Wheel advice: Tips for first-time car buyers


Car experts urge first-time buyers to take their time before making the final purchase.

A majority of first-time car buyers don’t understand how the process works. So buying or leasing can be exhilarating but nerve-wracking at the same time.

First time buyers should take the time to research different models. Factor in all the perks a car can come with to determine if it’s right for you.

“Do your homework. Today’s buyer is a lot different than 10 years ago. You use to go on a dealers’ lot, see what they have and it might of been the wrong decision,” said Wayne Carter, general manager at Budd’s Chevrolet Cadillac Buick GMC, in Oakville.

Doing your homework on what vehicle to spend money on will be the second biggest purchase, after a home you’re ever likely to make.

Take the time and weigh the options to have a car last you the next three to five years.

“Today you have the internet and help sites on what to buy,” said Carter. “Understand that your lives change more when you’re younger than when you’re older. Buying the smallest, littlest car might work financially and but it might not be the right car a few years from now.

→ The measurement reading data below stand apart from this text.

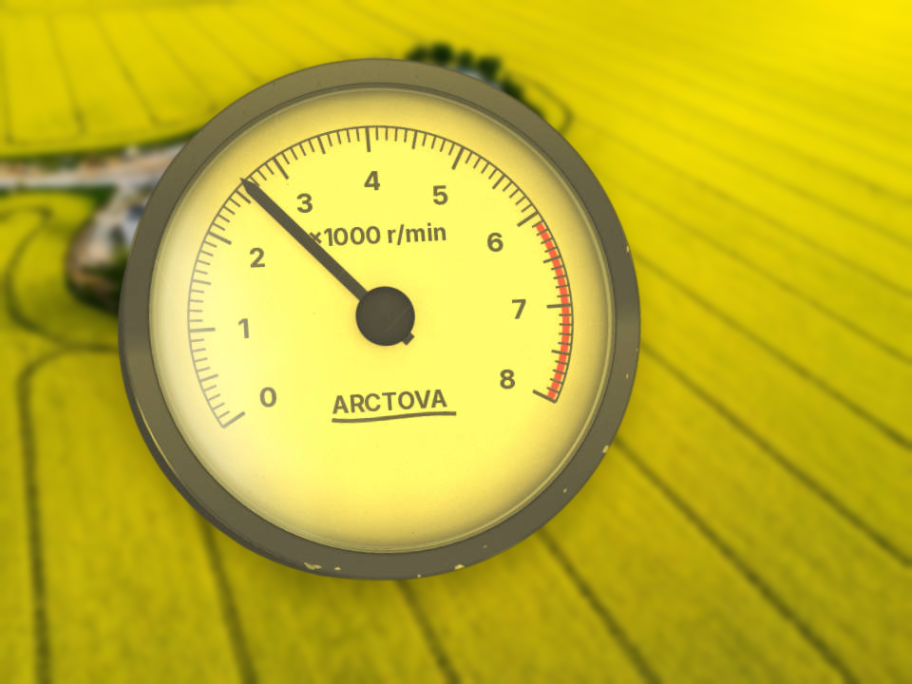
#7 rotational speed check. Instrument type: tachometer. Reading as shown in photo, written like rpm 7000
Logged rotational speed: rpm 2600
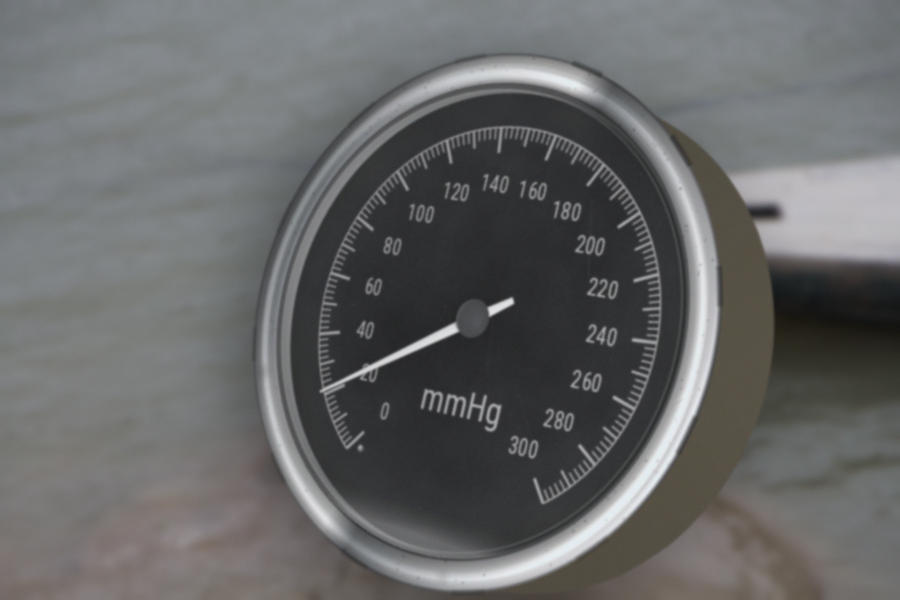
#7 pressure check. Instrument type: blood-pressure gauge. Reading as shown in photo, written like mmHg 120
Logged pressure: mmHg 20
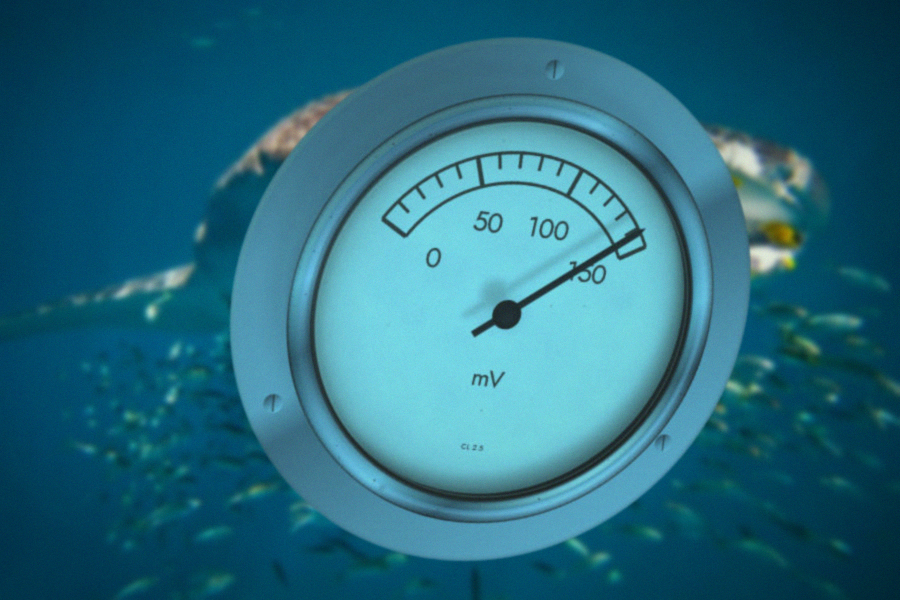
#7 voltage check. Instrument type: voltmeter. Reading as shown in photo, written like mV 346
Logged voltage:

After looking at the general cost of cars come up with a favourite Top 5.

Mike Holroyd, leasing manager at Oak-Land Ford Lincoln, who has been in the industry for 25 years suggests, “Narrow it down and go to each manufacturer and have a no obligation test drive.”

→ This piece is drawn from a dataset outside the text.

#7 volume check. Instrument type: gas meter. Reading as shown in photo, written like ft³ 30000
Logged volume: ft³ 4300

The drive test will allow you to get to know how well the car drives.

“The most important thing to the person that buys the car is when they’re making the payments they need to be happy and have a smile on their face,” said Holroyd.

The next step is finding a dealership or car salesman.

Few salesmen at dealerships have an ulterior motive when you’re shopping for a vehicle. So when you’re looking around it’s important to find a location that has great customer service.

“The most important thing is to look at the reputation of the dealership you’re buying the vehicle from because not all dealers are the same,” said Mark Dren, sales and leasing consultant at Kennedy Ford Sales in Oakville.

The Internet can help you find a great dealership or salesman via reviews posted online.

“There’re things like dealer rater where you can see the reputation of the dealership that you’re buying from. You can go on consumer reviews for a car, like auto123, that tell you the reliability ratings of that vehicle,” said Dren.

Although things have changed from 40 years ago, buying a car from a reputable dealer in today’s society is made easier from research found online.

“In this line of business you want to look for a person that has more questions for you and listens to you than the sales person that ignores what you say and is trying to sell you a car that he wants to sell,” said Holroyd.

A salesman can also pile together information of multiple car quotes to make the research easier.

“The car’s history, that says a lot about it. It shows if the car has ever been in a collision or anything like that,” said Dren. “On a modern car that’s really important because of the way cars are built now. They have a unibody structure and if that’s damaged, when it’s fixed it may not be fixed with the same structural integrity as when the car was new.”

Whenever looking for a used vehicle, the dealer should be able to provide a car history and if they don’t, then walk away.

Big name dealerships have strict rules when selling used cars and are required to do a full maintenance check of the vehicle before they can put it back onto their lot. The vehicles have to pass these tests in order to be considered safe to drive.

Used cars have a past. A car history report reveals it to you. But getting a second set of eyes is never a bad thing to have on a car lot or off the lot when factoring future maintenance costs.

“There’s nothing wrong with saying ‘I want my mechanic to look at this car.’ If a dealership does not allow that, I would be suspicious of that,” said Dren.

After figuring out what car you want, decide whether you want to lease, buy or finance a vehicle.

Students have special plans dedicated for them at lenders or dealerships.

Don’t make monthly car payments the only thing you think about, factor in every aspect required to own a vehicle.

“Look at your needs, don’t just look at the monthly payments don’t get caught up with the ad,” said Carter. “Weigh your entire budget, you got maintenance fuel, and insurance sometimes it’s more than a monthly car payment. “

Young buyers don’t always need credit to get a car. A parent or relative’s signature is sometimes good enough. It doesn’t mean that the co-signer is responsible for making the payments.

You need to know the budget that was set and it will slowly factor out the wants and stick with the needs of a vehicle.

“You’re wants disappear because you can only afford the payments so you’re probably going to settle for an entry level car to keep you in the budget range you need to be in,” said Holroyd.

At the end of the day, sitting down at a computer, researching and getting out there on car lots are the most important things to do when getting a new vehicle.